1.4. 510(k) Summary of Safety and Effectiveness

DEC 1 3 2012

Submitted by:

Herbert Crane Vice President Regulatory Affairs and Quality Assurance

Address:

Andrew Technologies 3 Haddon Avenue Haddonfield, NJ 08033

Telephone:

(959) 502-1907

Facsimile: (856) 433-8092

Date of Submission: 1 April 2012

Classification Name: Suction Lipoplasty System (21 CFR 878.5040)

Trade or Proprietary or Model Name:

HydraSolve™ Lipoplasty System

Legally Marketed Devices: Phaser Lipoplasty System (K092066)

Device Description:

Indications for Use:

The HydraSolve™ Lipoplasty System is intended to be used for liquefaction and aspiration of localized subcutaneous fatty deposits for the purpose of aesthetic body contouring.

The HydraSolve™ Lipoplasty System is indicated for use in aesthetic body contouring.

Summary of testing to demonstrate safety and effectiveness

Non-clinical test data was used to support the decision of safety and effectiveness. Clinical testing was not necessary. Non-clinical testing consisted of performance testing of the new cannulae design.

Conclusion

The information provided in this submission demonstrates that the device is substantially equivalent to the predicate devices.

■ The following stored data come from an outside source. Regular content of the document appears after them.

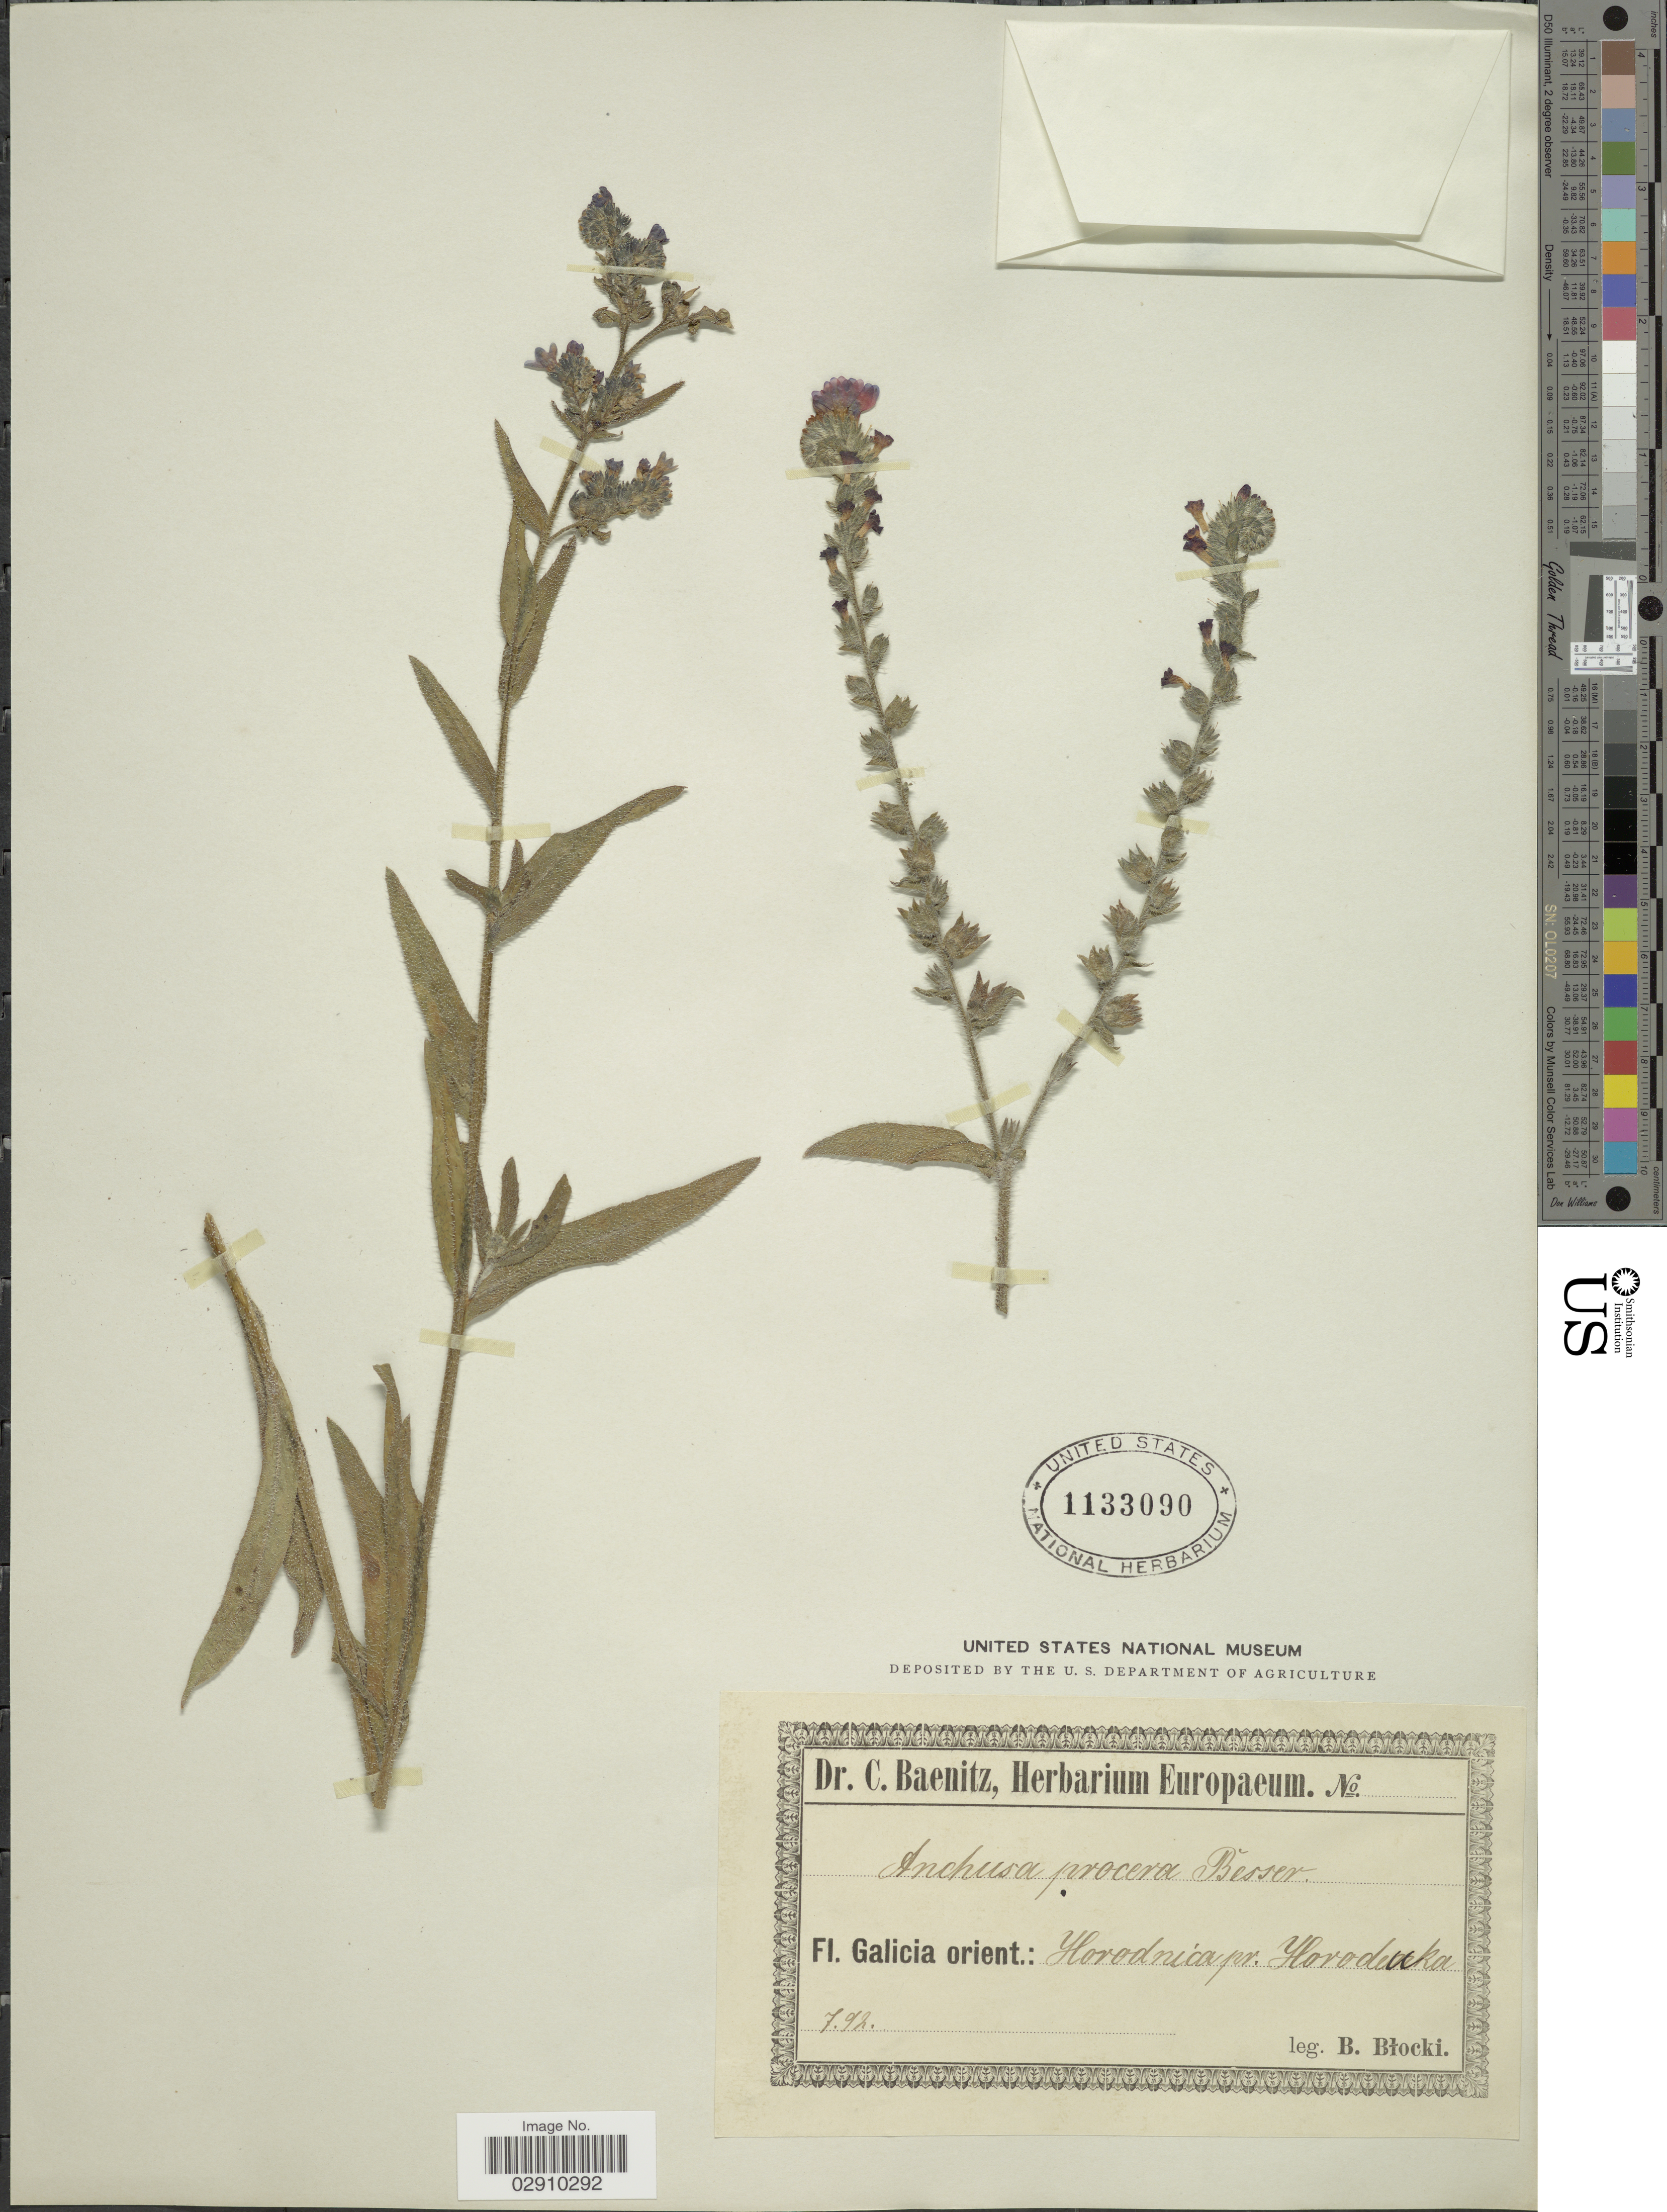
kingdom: Plantae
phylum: Tracheophyta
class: Magnoliopsida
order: Boraginales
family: Boraginaceae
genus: Anchusa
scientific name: Anchusa procera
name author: Besser ex Link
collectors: B. Blocki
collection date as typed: Transcribed d/m/y: /7/92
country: Spain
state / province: Galicia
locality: Galicia orient.: Horodnica pr. Horodeuka.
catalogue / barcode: US 1133090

Regulation Number and Section

§ 878.5040 Suction lipoplasty system.

(a)
Identification. A suction lipoplasty system is a device intended for aesthetic body contouring. The device consists of a powered suction pump (containing a microbial filter on the exhaust and a microbial in-line filter in the connecting tubing between the collection bottle and the safety trap), collection bottle, cannula, and connecting tube. The microbial filters, tubing, collection bottle, and cannula must be capable of being changed between patients. The powered suction pump has a motor with a minimum of1/3 horsepower, a variable vacuum range from 0 to 29.9 inches of mercury, vacuum control valves to regulate the vacuum with accompanying vacuum gauges, a single or double rotary vane (with or without oil), a single or double diaphragm, a single or double piston, and a safety trap.(b)
Classification. Class II (special controls). Consensus standards and labeling restrictions.